>>>>

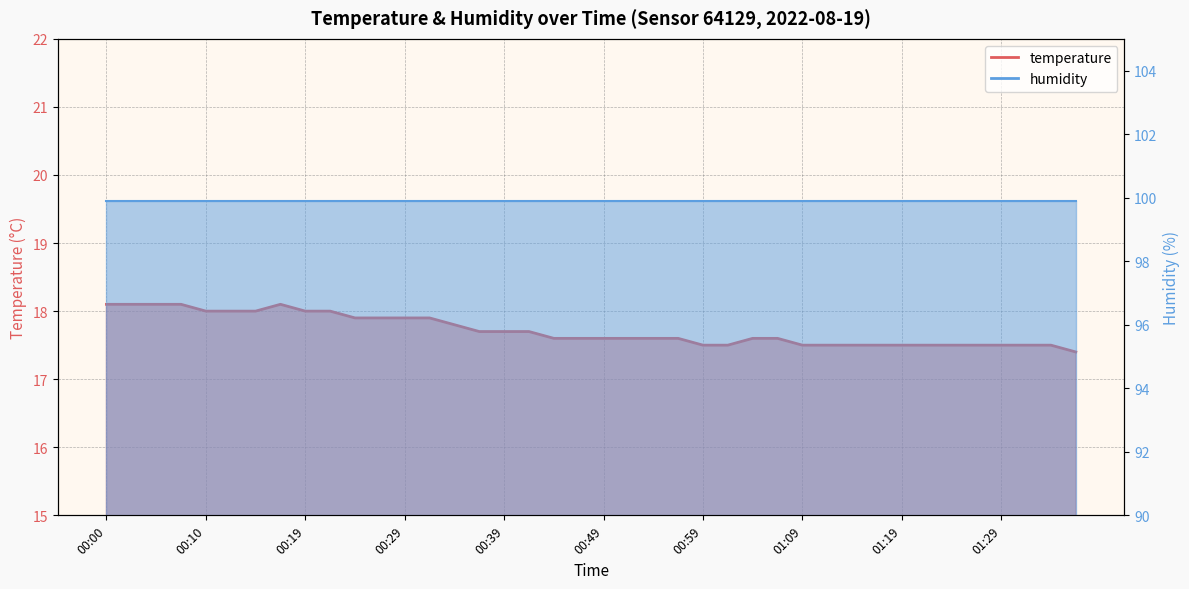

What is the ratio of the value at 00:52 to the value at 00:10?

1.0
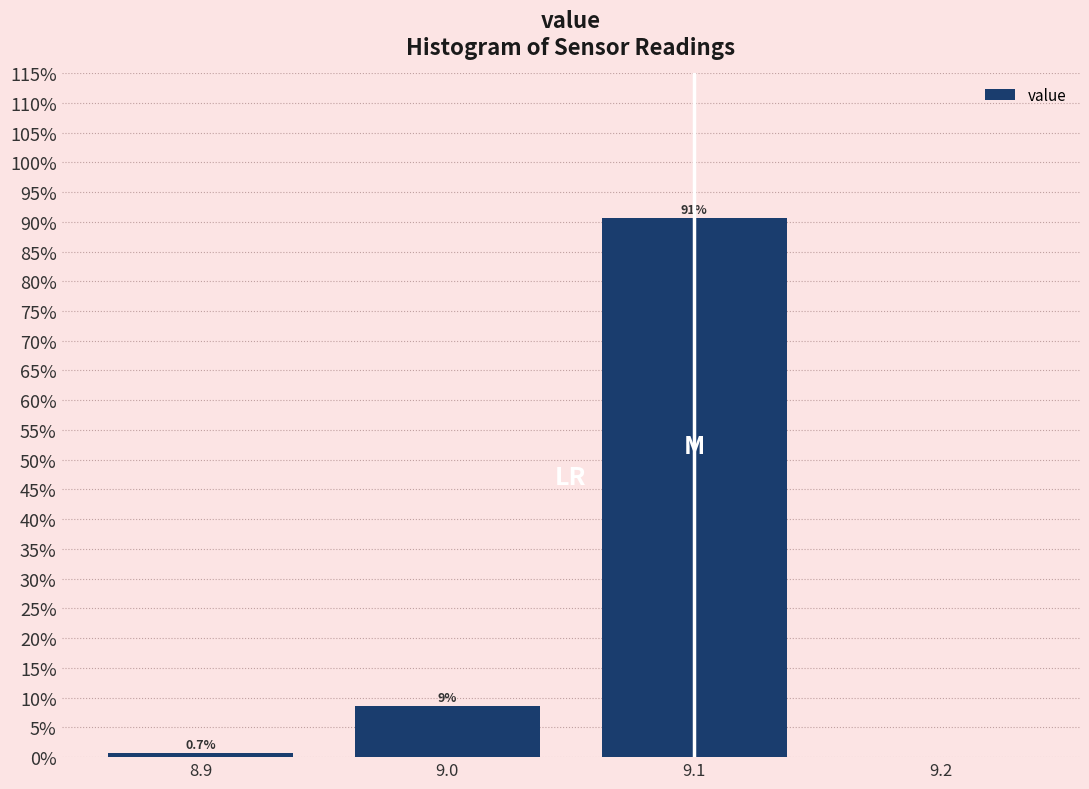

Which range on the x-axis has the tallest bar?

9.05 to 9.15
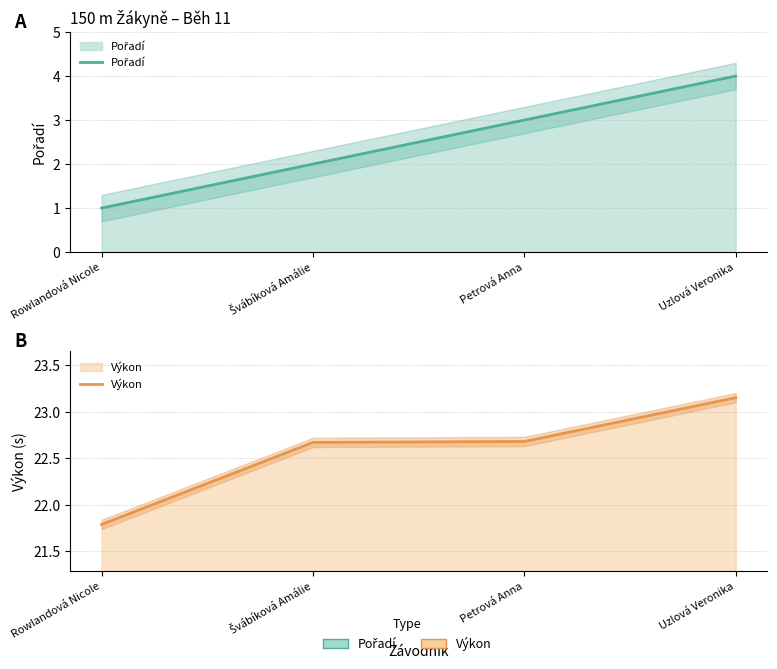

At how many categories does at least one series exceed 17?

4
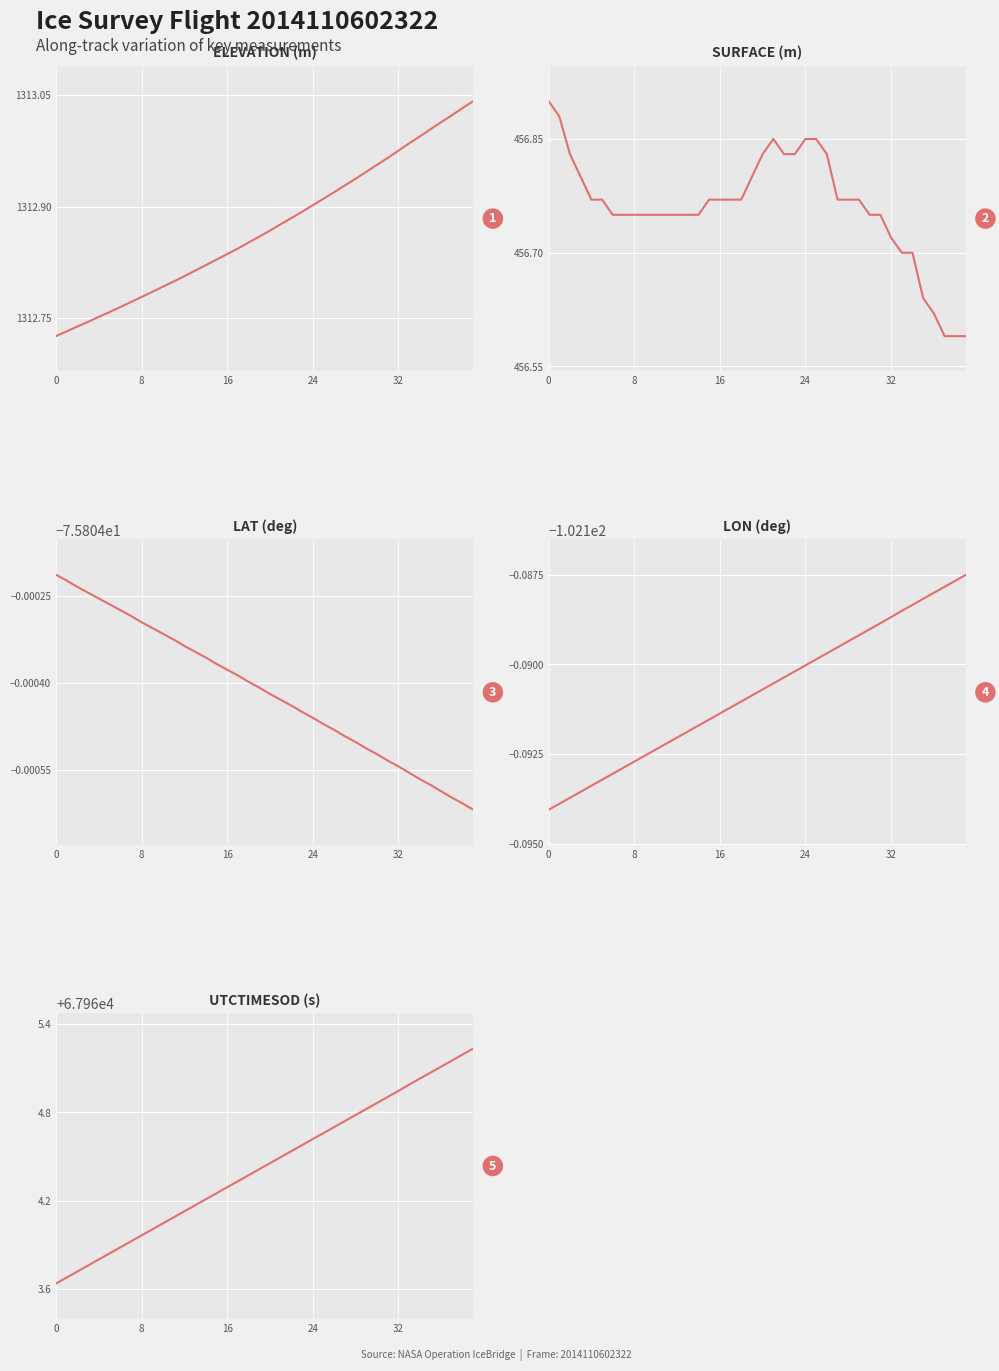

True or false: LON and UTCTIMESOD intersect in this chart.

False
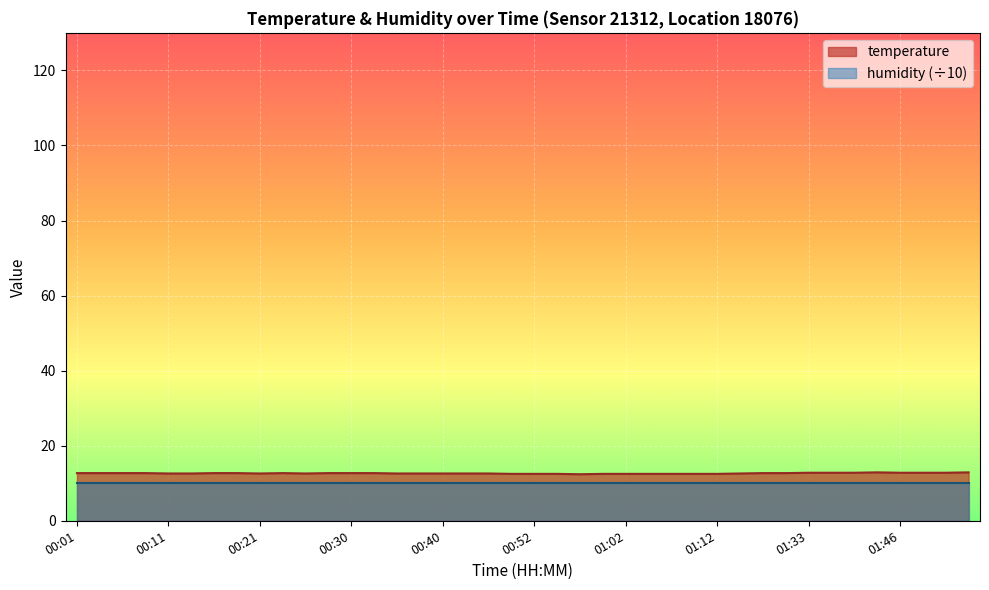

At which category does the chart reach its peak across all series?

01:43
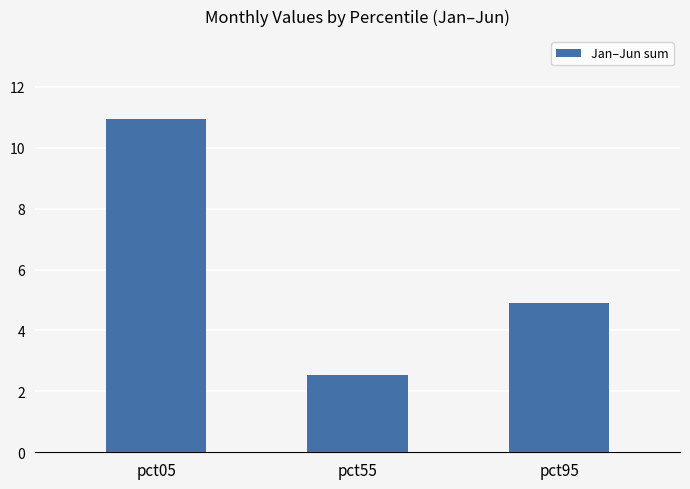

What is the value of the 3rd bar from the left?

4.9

<<<<

• **WORK REQUIRED**
Reproduce the data above word for word, from the line containing "At how many" through the end of the data, including both ends, and omit the pictures.

• **ANSWER BOX**
At how many categories does at least one series exceed 17?

4

True or false: LON and UTCTIMESOD intersect in this chart.

False

At which category does the chart reach its peak across all series?

01:43

What is the value of the 3rd bar from the left?

4.9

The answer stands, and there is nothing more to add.